It has long been regarded as best practice in older forms of software testing to manually test and sign off on a product before automating the publishing of the sign off. Software test automation has always run one cycle behind manual test efforts in this configuration. The testing lifecycle has, however, experienced some important adjustments recently. It is quite challenging to manually achieve the necessary test coverage because the cycle itself only lasts a few weeks, sometimes even a few days. With the shift to an Agile development methodology over the past few years, test automation has unquestionably advanced up the development cycle.

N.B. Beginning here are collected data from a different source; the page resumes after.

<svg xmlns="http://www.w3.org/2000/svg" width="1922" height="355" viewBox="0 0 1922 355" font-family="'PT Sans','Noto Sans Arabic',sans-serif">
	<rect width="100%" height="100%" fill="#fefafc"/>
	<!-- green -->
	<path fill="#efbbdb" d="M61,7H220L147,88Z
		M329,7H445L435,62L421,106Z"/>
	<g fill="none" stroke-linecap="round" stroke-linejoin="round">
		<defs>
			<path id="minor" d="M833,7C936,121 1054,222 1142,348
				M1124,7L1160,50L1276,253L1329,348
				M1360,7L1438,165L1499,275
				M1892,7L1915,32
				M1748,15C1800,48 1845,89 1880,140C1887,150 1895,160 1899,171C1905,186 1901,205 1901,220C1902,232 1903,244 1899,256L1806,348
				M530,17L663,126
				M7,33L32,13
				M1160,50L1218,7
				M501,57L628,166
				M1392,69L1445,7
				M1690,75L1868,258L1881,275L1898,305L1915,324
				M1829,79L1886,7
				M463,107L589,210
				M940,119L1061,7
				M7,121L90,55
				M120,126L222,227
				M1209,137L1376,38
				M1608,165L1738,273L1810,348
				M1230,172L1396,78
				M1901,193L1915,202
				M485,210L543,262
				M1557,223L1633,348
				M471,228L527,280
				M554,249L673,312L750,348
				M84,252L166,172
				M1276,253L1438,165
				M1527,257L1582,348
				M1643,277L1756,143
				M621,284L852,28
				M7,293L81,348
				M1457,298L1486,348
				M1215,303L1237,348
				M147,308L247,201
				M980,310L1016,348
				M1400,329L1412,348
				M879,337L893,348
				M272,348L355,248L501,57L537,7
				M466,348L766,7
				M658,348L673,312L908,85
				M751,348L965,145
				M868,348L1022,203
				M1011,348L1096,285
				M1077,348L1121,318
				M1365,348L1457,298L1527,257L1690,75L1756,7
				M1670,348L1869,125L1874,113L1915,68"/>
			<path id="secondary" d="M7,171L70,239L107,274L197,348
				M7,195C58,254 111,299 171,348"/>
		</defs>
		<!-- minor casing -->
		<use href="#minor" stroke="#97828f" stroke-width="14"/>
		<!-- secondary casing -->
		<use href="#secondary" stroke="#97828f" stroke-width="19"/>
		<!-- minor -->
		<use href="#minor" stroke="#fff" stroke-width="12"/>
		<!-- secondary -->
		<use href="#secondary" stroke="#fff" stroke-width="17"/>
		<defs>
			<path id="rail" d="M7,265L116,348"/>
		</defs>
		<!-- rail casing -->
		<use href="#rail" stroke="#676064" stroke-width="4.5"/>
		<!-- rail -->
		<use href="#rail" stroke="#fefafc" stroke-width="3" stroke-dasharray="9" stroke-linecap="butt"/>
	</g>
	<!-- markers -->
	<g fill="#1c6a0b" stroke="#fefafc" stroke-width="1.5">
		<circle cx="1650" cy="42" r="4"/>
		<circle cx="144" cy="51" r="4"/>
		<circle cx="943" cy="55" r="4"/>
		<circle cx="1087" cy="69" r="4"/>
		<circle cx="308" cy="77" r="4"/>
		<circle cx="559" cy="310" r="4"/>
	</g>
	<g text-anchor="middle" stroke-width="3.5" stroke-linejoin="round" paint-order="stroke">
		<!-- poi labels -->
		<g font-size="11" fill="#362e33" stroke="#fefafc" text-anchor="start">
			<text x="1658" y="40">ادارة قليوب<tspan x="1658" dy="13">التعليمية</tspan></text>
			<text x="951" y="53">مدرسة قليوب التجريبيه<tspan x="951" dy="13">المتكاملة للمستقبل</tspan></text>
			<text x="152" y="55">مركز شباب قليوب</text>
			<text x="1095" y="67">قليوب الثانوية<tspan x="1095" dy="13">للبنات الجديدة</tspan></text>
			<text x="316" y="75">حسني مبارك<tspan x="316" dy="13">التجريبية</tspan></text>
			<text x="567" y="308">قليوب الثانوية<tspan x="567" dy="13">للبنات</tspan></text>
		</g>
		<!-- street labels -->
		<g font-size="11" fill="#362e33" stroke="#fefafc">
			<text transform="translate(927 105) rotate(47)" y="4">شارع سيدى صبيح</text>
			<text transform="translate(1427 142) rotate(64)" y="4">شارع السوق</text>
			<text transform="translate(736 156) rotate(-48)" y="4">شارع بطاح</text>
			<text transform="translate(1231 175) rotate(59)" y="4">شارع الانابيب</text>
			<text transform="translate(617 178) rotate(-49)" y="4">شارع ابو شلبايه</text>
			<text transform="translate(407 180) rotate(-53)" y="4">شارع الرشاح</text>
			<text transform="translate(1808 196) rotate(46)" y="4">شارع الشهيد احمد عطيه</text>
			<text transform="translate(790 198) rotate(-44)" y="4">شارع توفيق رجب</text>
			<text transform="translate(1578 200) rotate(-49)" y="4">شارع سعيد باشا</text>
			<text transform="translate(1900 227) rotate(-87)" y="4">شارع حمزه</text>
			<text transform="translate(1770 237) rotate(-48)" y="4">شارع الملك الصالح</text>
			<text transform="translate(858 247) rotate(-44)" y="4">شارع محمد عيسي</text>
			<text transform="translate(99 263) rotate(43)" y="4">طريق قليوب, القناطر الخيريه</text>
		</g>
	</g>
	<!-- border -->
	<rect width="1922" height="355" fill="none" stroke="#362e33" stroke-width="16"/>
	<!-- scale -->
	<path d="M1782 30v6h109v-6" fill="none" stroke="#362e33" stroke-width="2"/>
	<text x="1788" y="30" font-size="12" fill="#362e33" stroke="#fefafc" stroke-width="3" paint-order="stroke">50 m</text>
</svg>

Even before development could begin, test driven development introduced test automation. Despite the many benefits of test automation, there are still some important advantages to manual testing before test automation. It primarily improves the tester’s comprehension of the functionality of the product. The best way for a tester to learn about a product is to test it manually because such knowledge provides a comprehensive perspective of the product workflows, crucial situations, and different types of mistakes, enabling the tester to add more robust validations to the automated suite. When this is done consistently by all testers, at least during the first few product releases, there is a solid core product understanding and a close relationship between functional testing and test automation. As a result, the software test automation effort will have a higher return on investment and be easier to manage.
The Power of Integration
Today, plenty of new frameworks are emerging to assist functional testers (manual), who might not know programming, in taking on test automation. In comparison to a collection of merely lines of code that are weak on their asserts and lack a deep understanding of the product, test automation suites are now better in test coverage and validations because of this strong relationship between manual functional testers and test automation. At the end of the day, test automation must smoothly connect with the main functional test effort, where automation specialists will also need to participate in the human effort to grasp the nuances of the product.
The modern testing environment supports this by permitting both automation specialists and manual testers to fill the other’s shoes, which is an excellent step toward advancing quality. Therefore, the question of whether manual testing or test automation should come first should be replaced by one of tight integration—almost like a paired effort—between the two in order to maximize coverage, the effectiveness of the automation effort, and the camaraderie among the testers.
Exploring the Landscape on Smart Device Application Example
In the broadest sense, we use the term “smart devices” to describe equipment that supports audio and video communication, internet connectivity, and a variety of applications for end-user computing.
Before considering smart device application test automation, let’s first grasp the general landscape or possibilities to take into account while developing a thorough testing plan that incorporates both human and automated methodologies. We’ll examine this from both the software and hardware perspectives as well.
The underlying platform and the supported applications are what are in use in terms of software. The platform offers both closed-source and open-source alternatives. Regarding apps that are supported on these systems, you have hybrid applications, online applications that have been expanded to function on mobile platforms, and native built-in programs that are part of the vendor’s repository. The strategy must be adjusted based on the type of application that needs to be evaluated.
There are many form factor alternatives on the hardware side. To mention a few, there are smart devices designed as flips, touch screens, sliders, and bars. Although these don’t always directly affect testing, it’s vital to know the corresponding input type to determine if the instructions are entered using a keyboard, a touch screen, or by speaking them out loud. When creating your test matrix, keep this vital variable in mind.
Because compatibility testing is typically what is done on devices, while much of the functionality has already been tested for on a base platform, a large portion of the test efforts still occur to be manual, if you were to examine the testing strategies from a manual and automation standpoints. Since it might be expensive to have every device in-house, businesses typically turn to alternative tactics like employing devices for cloud testing, crowdsourcing testers, using device emulators, etc.
Navigating the Evolving Landscape of Test Automation
The market is always developing when the time comes to test automation for mobile devices. Tools for test automation designed for non-mobile scenarios might not always function well when used with mobile applications. For the particular purpose, they can require additional plug-ins, add-ons, or perhaps a whole other tool. Before choosing which tools to utilize, it is important to consider the type of application that will be automated (native, web, hybrid), as well as the underlying operating system (iOS, Android, Windows, etc.). While some tools may require access to the source code, others can be created and implemented using the executables that are already available.
When choosing which tool to employ, one must take into account the needs of each tool with regard to source code access, whether or not the automation is based on images (if it is, maintenance costs will be high), and the other aspects described in the post above. The bottom conclusion is that test automation for competent device applications is achievable, albeit developing. To develop a successful test automation plan, understand the constraints you operate under and begin with small batches where the return on investment will be significant.